To do
Each line of the data should be given again exactly.

Records supplied
******

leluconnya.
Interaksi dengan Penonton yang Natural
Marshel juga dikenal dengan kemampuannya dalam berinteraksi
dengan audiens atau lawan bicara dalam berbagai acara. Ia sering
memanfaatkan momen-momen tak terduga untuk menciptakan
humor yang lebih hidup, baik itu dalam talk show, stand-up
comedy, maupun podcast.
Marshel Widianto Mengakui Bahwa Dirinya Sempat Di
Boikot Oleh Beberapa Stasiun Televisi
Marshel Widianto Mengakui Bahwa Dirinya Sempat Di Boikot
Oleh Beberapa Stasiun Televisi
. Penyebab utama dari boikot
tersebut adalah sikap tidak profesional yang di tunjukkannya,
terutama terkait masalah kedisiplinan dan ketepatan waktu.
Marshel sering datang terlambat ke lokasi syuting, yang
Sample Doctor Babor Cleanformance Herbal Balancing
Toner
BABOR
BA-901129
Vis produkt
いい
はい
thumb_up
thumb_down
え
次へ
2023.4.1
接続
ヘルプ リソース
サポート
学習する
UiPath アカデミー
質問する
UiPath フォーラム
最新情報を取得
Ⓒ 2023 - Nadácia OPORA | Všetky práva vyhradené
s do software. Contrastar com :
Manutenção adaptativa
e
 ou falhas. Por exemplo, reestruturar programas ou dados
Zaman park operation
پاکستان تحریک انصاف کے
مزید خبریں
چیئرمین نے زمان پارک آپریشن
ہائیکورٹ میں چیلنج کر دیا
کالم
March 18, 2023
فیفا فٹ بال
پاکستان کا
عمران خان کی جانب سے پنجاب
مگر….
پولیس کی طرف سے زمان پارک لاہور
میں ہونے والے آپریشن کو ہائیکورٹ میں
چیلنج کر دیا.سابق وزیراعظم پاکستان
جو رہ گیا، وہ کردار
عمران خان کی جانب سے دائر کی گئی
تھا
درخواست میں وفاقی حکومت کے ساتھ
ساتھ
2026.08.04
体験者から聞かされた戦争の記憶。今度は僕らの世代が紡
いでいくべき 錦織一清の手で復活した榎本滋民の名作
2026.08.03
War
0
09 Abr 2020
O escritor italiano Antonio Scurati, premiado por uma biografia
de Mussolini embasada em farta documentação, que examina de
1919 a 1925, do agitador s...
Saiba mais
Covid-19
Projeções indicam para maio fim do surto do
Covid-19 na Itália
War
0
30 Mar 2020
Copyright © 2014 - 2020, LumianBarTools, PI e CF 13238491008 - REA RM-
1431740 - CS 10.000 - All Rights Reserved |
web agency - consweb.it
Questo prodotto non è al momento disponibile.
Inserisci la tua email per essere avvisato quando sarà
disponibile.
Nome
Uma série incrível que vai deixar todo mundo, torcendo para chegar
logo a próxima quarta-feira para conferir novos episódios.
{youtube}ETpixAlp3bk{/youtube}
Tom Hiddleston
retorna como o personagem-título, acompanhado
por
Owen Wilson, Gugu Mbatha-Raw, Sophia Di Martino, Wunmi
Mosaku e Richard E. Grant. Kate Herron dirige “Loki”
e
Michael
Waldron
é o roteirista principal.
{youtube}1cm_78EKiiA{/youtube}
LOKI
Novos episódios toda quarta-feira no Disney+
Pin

******

Answer box
leluconnya.
Interaksi dengan Penonton yang Natural
Marshel juga dikenal dengan kemampuannya dalam berinteraksi
dengan audiens atau lawan bicara dalam berbagai acara. Ia sering
memanfaatkan momen-momen tak terduga untuk menciptakan
humor yang lebih hidup, baik itu dalam talk show, stand-up
comedy, maupun podcast.
Marshel Widianto Mengakui Bahwa Dirinya Sempat Di
Boikot Oleh Beberapa Stasiun Televisi
Marshel Widianto Mengakui Bahwa Dirinya Sempat Di Boikot
Oleh Beberapa Stasiun Televisi
. Penyebab utama dari boikot
tersebut adalah sikap tidak profesional yang di tunjukkannya,
terutama terkait masalah kedisiplinan dan ketepatan waktu.
Marshel sering datang terlambat ke lokasi syuting, yang
Sample Doctor Babor Cleanformance Herbal Balancing
Toner
BABOR
BA-901129
Vis produkt
いい
はい
thumb_up
thumb_down
え
次へ
2023.4.1
接続
ヘルプ リソース
サポート
学習する
UiPath アカデミー
質問する
UiPath フォーラム
最新情報を取得
Ⓒ 2023 - Nadácia OPORA | Všetky práva vyhradené
s do software. Contrastar com :
Manutenção adaptativa
e
 ou falhas. Por exemplo, reestruturar programas ou dados
Zaman park operation
پاکستان تحریک انصاف کے
مزید خبریں
چیئرمین نے زمان پارک آپریشن
ہائیکورٹ میں چیلنج کر دیا
کالم
March 18, 2023
فیفا فٹ بال
پاکستان کا
عمران خان کی جانب سے پنجاب
مگر….
پولیس کی طرف سے زمان پارک لاہور
میں ہونے والے آپریشن کو ہائیکورٹ میں
چیلنج کر دیا.سابق وزیراعظم پاکستان
جو رہ گیا، وہ کردار
عمران خان کی جانب سے دائر کی گئی
تھا
درخواست میں وفاقی حکومت کے ساتھ
ساتھ
2026.08.04
体験者から聞かされた戦争の記憶。今度は僕らの世代が紡
いでいくべき 錦織一清の手で復活した榎本滋民の名作
2026.08.03
War
0
09 Abr 2020
O escritor italiano Antonio Scurati, premiado por uma biografia
de Mussolini embasada em farta documentação, que examina de
1919 a 1925, do agitador s...
Saiba mais
Covid-19
Projeções indicam para maio fim do surto do
Covid-19 na Itália
War
0
30 Mar 2020
Copyright © 2014 - 2020, LumianBarTools, PI e CF 13238491008 - REA RM-
1431740 - CS 10.000 - All Rights Reserved |
web agency - consweb.it
Questo prodotto non è al momento disponibile.
Inserisci la tua email per essere avvisato quando sarà
disponibile.
Nome
Uma série incrível que vai deixar todo mundo, torcendo para chegar
logo a próxima quarta-feira para conferir novos episódios.
{youtube}ETpixAlp3bk{/youtube}
Tom Hiddleston
retorna como o personagem-título, acompanhado
por
Owen Wilson, Gugu Mbatha-Raw, Sophia Di Martino, Wunmi
Mosaku e Richard E. Grant. Kate Herron dirige “Loki”
e
Michael
Waldron
é o roteirista principal.
{youtube}1cm_78EKiiA{/youtube}
LOKI
Novos episódios toda quarta-feira no Disney+
Pin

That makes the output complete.